Changes in working trends and a relative return to normal have triggered a reversal in the urban exodus that drove up housing prices in suburban markets. This means less competition and lower prices for these smaller markets, which are now reporting upticks in sales as they draw in price-conscious homebuyers.
"For those buyers that were active in Q2, improved housing affordability due to easing prices and the threat of higher rates down the road clearly provided the impetus for many to leap into detached home ownership," said Alexander.
Homebuyers seeking savings are now flocking to Ajax, Whitby, Clarington and Scugog in Durham Region, which all recorded spikes in second-quarter home sales. Markets like Clarington offer single-family homes for just over $1 million. That would seem bananas expensive just a few years ago, but in 2022, it's a steal.

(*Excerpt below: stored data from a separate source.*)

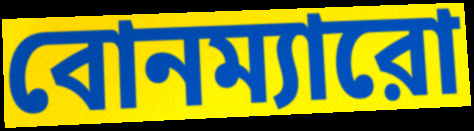
বোনম্যারোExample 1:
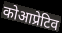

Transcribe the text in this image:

कोआप्रेटिव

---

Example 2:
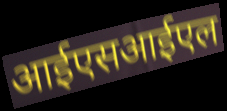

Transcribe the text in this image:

आईएसआईएल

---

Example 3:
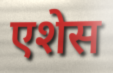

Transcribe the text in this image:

एशेस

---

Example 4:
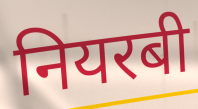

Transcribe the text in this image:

नियरबी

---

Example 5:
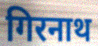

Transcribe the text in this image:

गिरनाथ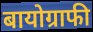
बायोग्राफीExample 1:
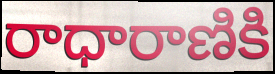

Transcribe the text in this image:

రాధారాణికి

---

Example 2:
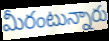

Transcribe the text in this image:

మీరంటున్నారు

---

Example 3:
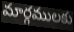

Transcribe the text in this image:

మార్గములకు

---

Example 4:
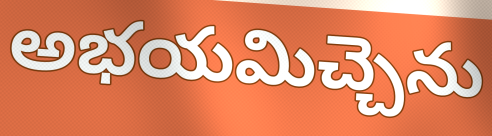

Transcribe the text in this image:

అభయమిచ్చెను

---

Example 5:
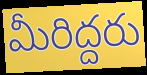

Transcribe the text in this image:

మీరిద్దరుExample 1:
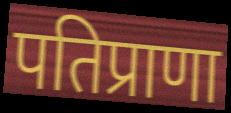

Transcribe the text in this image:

पतिप्राणा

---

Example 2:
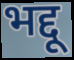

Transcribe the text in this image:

भद्दू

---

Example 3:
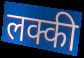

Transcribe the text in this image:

लक्की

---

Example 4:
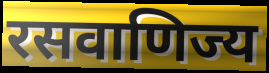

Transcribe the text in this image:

रसवाणिज्य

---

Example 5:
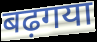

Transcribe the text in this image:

बढ़गयाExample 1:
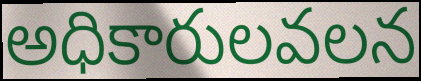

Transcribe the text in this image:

అధికారులవలన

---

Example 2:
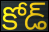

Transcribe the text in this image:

కోడ్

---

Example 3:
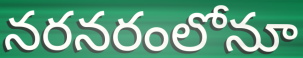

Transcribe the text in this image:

నరనరంలోనూ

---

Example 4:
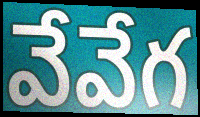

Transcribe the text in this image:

వేవేగ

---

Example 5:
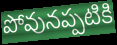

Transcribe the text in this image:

పోవునప్పటికి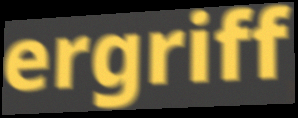
ergriffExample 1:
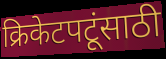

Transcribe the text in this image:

क्रिकेटपटूंसाठी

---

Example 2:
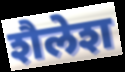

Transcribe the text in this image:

शैलेश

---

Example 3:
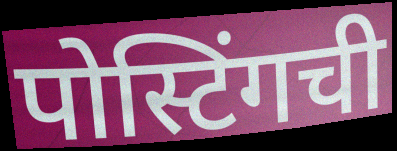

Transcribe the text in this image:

पोस्टिंगची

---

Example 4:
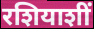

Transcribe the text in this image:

रशियाशीं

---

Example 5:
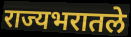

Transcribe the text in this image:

राज्यभरातले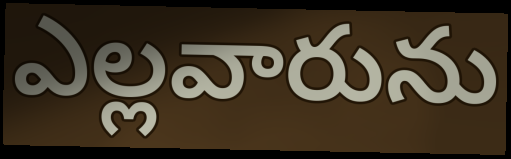
ఎల్లవారును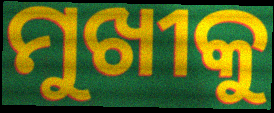
ମୁଖୀକୁ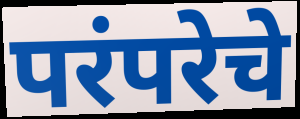
परंपरेचे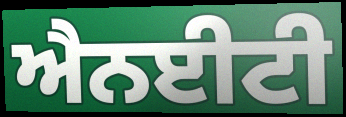
ਐਨਈਟੀ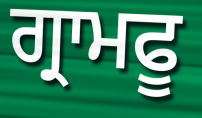
ਗ੍ਰਾਮਫੂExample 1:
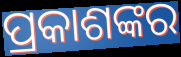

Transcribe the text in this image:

ପ୍ରକାଶଙ୍କର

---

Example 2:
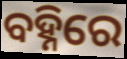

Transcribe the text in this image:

ବହ୍ନିରେ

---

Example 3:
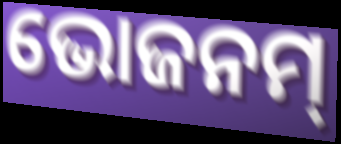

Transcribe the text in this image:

ଭୋଜନମ୍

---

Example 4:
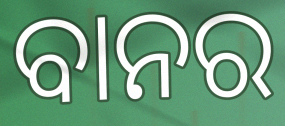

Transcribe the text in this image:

ବାନର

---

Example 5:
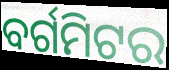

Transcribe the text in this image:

ବର୍ଗମିଟର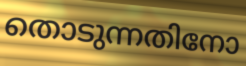
തൊടുന്നതിനോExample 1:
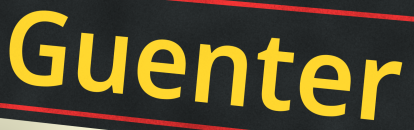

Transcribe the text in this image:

Guenter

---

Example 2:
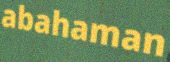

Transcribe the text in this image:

abahaman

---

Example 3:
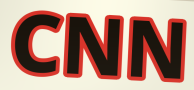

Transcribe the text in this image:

CNN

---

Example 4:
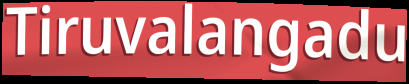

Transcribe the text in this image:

Tiruvalangadu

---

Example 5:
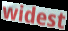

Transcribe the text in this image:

widest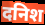
दनिश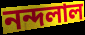
নন্দলাল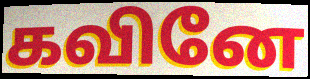
கவினேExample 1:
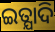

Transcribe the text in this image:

ଇତ୍ଯାଦି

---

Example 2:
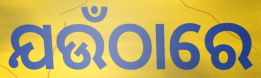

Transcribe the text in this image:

ଯଉଁଠାରେ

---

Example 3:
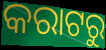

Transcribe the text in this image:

କରାଟରୁ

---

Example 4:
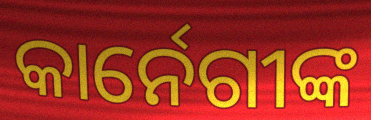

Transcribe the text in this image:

କାର୍ନେଗୀଙ୍କ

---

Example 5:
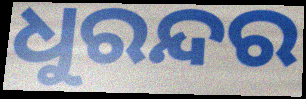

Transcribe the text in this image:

ଧୁରନ୍ଦର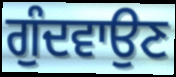
ਗੁੰਦਵਾਉਣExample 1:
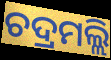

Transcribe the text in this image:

ଚଦ୍ରମଲ୍ଲି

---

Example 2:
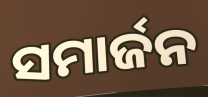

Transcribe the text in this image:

ସମାର୍ଜନ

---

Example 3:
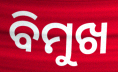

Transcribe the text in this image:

ବିମୁଖ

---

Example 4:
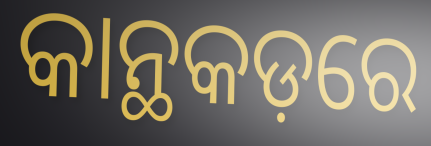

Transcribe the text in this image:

କାନ୍ଥକଡ଼ରେ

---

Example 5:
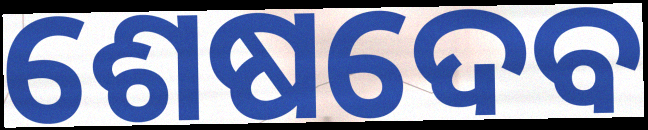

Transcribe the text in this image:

ଶେଷଦେବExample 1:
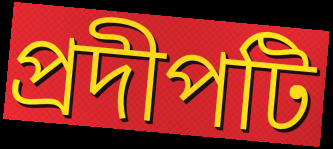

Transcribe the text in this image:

প্রদীপটি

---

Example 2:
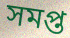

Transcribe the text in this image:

সমপ্ত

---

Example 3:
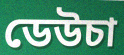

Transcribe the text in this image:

ডেউচা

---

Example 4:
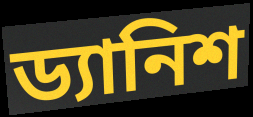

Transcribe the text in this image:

RBC recently published its Monthly Housing Market Update, stating that "formerly overheating markets in Ontario have been the epicentre of the downturn to date."
The hardest-hit markets in terms of composite home price decline since the Feb. 2022 peak are Cambridge (-17%), Kitchener-Waterloo (-16%), Brantford (-14%), London (-14%) and Guelph (-10%).
These numbers look even worse as dollar values, with composite home prices declining by $166,000 in Cambridge and $95,000 in Guelph in the span of just five months.
It's bad news for anyone who invested in these markets at their peak, but others are using declining prices in the region as an opportunity to buy a new home.
RE/MAX states that softening prices have "brought out the bargain hunters at luxury price points," explaining sales spikes in some of Toronto's more affluent neighbourhoods like Bedford Park-Nortown, Lawrence Park, Rosedale, Moore Park, and Leaside.